With regard to the film’s efforts to unpack the key details of the crime, the what, how and why feel somewhat out of sequence. The grizzly intricacies of the stabbing, though fairly uncomfortable to hear, are absolutely essential to the story. It’s odd, then, that Beware The Slenderman delays retracing the specifics of the incident for what feels like an eternity, instead prioritising an examination of the titular boogeyman. This, too, is necessary, but misplaced within the film’s timeline. It makes more sense to switch the two segments, especially when you consider the subject matter. Director Irene Taylor missed an opportunity here - blessed with its very own ‘monster under the bed’, Beware The Slenderman shines a torch upon it within the first half hour. There’s no effort to capitalise on the mystique and tension inextricably tied to the Creepypasta fiend, which is honestly surprising and, again, feels like a waste.
The film even includes footage of Slenderman reaction videos, only consolidating this idea of untapped potential. Groups of young gamers are glued to their screens, anxious in their anticipation of an almighty scare. They’re not sure what they’re dealing with and it’s this fear of the unknown that leaves them visibly unnerved. That’s power. Beware The Slenderman might have wielded similar power, if only it tiptoed around the mythology of the Slenderman a little better and a little later. While a documentary ought to avoid scaring people, certainly, it should engage people as effectively as possible. Beware The Slenderman could have rated higher in that regard.
Aside from this main gripe, the film is pretty solid. Sprawling access to archived audio and video is put to good use, enabling Beware The Slenderman to deliver an exceptional level of insight. It provides a look into the lives and minds of the girls, as well as their respective families, all in all executed well. Vision of the court hearings will likely prove fascinating to most, with CCTV footage of the interrogations - recorded shortly after the crime - proving every bit as engrossing. It’s satisfying that the speculated psychology behind the crime is laid bare, the girls’ accounts and various experts piecing things together.
Meanwhile, some might lose patience with the seemingly random interludes of stock-footage-esque shots. It’s as if the filmmakers wanted to avoid holding on CCTV footage at all costs, for fear that the material may lack something, in terms of visual stimulation. That’s untrue, here. In either case, the creative decision to implant still shots of forests over key footage is every bit as strange. That’s just one example, but it occurs a lot more often than you would expect.

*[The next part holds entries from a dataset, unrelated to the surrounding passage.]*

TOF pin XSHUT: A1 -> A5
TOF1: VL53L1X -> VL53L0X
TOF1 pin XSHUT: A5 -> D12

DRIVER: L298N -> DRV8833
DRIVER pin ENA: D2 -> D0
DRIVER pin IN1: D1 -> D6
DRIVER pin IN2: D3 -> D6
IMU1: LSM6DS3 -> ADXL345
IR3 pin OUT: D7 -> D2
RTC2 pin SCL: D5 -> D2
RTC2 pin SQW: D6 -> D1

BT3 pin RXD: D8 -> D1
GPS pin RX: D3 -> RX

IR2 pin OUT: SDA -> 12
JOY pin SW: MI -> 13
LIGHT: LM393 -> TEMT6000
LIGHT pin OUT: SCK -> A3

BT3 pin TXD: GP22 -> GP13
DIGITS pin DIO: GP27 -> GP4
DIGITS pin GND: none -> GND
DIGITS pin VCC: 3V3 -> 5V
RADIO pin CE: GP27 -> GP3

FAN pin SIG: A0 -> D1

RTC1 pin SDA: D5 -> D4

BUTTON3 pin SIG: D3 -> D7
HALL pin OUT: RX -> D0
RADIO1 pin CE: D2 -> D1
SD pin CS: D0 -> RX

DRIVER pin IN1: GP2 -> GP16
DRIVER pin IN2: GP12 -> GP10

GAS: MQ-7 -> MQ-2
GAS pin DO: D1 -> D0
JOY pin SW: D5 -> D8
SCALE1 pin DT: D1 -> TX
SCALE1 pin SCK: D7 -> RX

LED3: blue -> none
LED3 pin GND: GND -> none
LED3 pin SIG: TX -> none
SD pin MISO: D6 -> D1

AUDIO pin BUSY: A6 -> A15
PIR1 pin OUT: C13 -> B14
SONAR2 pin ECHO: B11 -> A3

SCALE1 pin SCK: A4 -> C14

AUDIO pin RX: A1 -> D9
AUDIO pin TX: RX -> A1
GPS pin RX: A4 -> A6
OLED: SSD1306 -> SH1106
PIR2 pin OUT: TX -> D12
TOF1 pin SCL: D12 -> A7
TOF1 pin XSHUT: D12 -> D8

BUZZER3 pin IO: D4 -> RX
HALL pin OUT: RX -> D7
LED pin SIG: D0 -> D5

Overall, the documentary benefits from access to crucial material, but the presentation of said material leaves a little still to be desired. It’s ironic, really: Beware The Slenderman offers nothing to fear. You could argue that, as it’s a documentary, the facts should remain the focal point. However, the film could have satisfied both conditions and been absolutely essential viewing in the process. As it is, Beware The Slenderman tells its tragic story of mental illness, malleable minds and memes just well enough.